İnce adam küçümsedi, elini uzattı ve bir kupayı kaldırdı ”Limitinin ne olduğunu anlamıyorsun değil mi?”
Han Sen ince adamın elini durdurdu ve sonra Han’a kızgınlıkla baktı ”Ne yapıyorsun?”
Han Sen, Li Yufeng’e baktı ve söyledi ”Sadece burada herkesi temsil edip edemeyeceğinden emin olmak istiyorum? Eğer olamazsan, bana bunu yapabilecek birisini getirin”
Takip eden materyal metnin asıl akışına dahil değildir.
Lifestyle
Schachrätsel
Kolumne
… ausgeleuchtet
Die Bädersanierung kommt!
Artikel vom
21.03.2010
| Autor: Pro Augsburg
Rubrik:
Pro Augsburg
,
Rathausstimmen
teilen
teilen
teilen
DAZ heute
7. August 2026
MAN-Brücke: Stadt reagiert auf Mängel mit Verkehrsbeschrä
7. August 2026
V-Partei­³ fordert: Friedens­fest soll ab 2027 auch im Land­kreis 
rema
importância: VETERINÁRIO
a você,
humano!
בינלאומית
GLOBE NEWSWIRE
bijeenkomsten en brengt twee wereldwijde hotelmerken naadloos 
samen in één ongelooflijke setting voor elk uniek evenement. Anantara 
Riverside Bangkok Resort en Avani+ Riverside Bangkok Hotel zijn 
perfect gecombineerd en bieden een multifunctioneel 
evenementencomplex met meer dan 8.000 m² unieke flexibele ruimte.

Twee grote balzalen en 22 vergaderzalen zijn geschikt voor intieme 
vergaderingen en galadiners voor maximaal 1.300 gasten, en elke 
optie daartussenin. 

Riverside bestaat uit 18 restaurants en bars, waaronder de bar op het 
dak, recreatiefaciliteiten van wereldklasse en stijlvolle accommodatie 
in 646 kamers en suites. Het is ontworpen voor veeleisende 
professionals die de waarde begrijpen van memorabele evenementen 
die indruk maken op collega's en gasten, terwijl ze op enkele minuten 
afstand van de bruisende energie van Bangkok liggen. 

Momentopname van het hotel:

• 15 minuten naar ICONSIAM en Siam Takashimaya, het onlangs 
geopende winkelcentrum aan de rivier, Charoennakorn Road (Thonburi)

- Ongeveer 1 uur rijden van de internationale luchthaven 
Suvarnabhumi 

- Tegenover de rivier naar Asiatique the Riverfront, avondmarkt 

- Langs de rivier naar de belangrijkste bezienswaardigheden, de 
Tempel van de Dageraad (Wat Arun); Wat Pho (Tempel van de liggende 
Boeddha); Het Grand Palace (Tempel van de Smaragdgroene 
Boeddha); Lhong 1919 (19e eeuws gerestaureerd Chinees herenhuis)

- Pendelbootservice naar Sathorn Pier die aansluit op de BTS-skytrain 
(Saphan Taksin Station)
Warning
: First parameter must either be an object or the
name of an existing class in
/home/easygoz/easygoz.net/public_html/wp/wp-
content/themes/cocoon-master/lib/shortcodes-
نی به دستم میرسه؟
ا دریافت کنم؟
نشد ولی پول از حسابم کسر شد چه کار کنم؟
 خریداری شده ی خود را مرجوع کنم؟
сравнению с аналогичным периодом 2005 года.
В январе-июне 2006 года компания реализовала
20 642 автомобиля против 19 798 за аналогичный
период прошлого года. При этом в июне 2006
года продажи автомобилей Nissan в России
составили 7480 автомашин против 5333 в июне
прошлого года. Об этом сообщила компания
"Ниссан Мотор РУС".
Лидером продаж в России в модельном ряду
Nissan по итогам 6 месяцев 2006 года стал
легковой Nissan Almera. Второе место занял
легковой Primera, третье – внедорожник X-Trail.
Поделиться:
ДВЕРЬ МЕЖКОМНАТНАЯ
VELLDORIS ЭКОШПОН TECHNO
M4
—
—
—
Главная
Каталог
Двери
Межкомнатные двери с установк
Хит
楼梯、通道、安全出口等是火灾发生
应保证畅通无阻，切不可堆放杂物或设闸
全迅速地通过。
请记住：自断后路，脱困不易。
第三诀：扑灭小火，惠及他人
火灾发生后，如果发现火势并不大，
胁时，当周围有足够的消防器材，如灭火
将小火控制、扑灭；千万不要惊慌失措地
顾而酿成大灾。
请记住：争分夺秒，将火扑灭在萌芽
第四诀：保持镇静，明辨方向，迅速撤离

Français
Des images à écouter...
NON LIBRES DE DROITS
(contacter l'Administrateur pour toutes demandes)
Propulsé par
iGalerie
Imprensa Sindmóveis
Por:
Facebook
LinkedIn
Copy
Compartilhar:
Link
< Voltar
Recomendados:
İnce adam aniden Li Yufeng’e baktı. Emin olmasına rağmen, Li Yufeng’i temsil edip edemeyeceğini bilmiyordu.
Li Yufeng sessizce söyledi ”Kaldır”
Li Yufeng’i onayını duyan ince adam gururla yıkanmıştı. Han Sen’i küçümser bil şekilde söyledi ”Oğlum, kimin gerçek usta olduğunu göstereceğim. Bu kupanın altında”
İnce adam ortadaki kupayı kaldırdı, tamamen güven doluydu.
Ama kupayı kaldırdığında, herkes dondu ve ince adam korkunç gözüküyordu. Kupanın altında hiçbir şey yoktu.
”İmkansız, bu imkansız!” ince adamın gözleri genişledi ve elinde tuttuğu bardağın içine baktı. Orada hiçbir şey yoktu.
Ji Yanran da beysbol topunun orta kupanın altında olması gerektiğini düşündüğü için şaşırmıştı. Nasıl yok olabilirdi?
”Eğer ikna olmadıysanız, bir kez daha denemenize izin vereceğim. Bir tane daha seç” Han Sen masanın üzerinde kalan iki kupayı işaret etti ve Li Yufeng’e söyledi.
Li Yufeng güldü ve elini bir kupanın üstüne koydu ”Burada hiçbir şey yok”
Li Yufeng Han Sen’in yolunu öğrenmişti. Beysbol topu olması gerek yerde değildi ve bunun yanlış olmasının da bir yolu yoktu, o zaman tek seçenek Han Sen beysbol topunu saklamak için bir metot kullanmıştı. Bu nedenle geriye kalan iki kupa da boş olmalıydı.
Ama Li Yufeng kupayı kaldırdı, beysbol topunun kupanın altında olmasından duraksadı.
İnce adam ve geri kalanlar donmuştu. Eğer Han Sen sadece beysbol topunu uzaklaştırmış olsaydı, şaşırmayacaklardı çünkü bu kesinlikle zayıf adamın yaptığı şeydi. Ve üç bardağın altında da hiçbir şey olmamalıydı. Ancak, beysbol topu gerçekten başka bir kupanın altındaydı ki bu da herkesi dehşete düşürmüştü.
Ji Yanran Han Sen’e şaşırmış bir şekilde baktı ve nasıl bunu yapabildiğini bilmiyordu.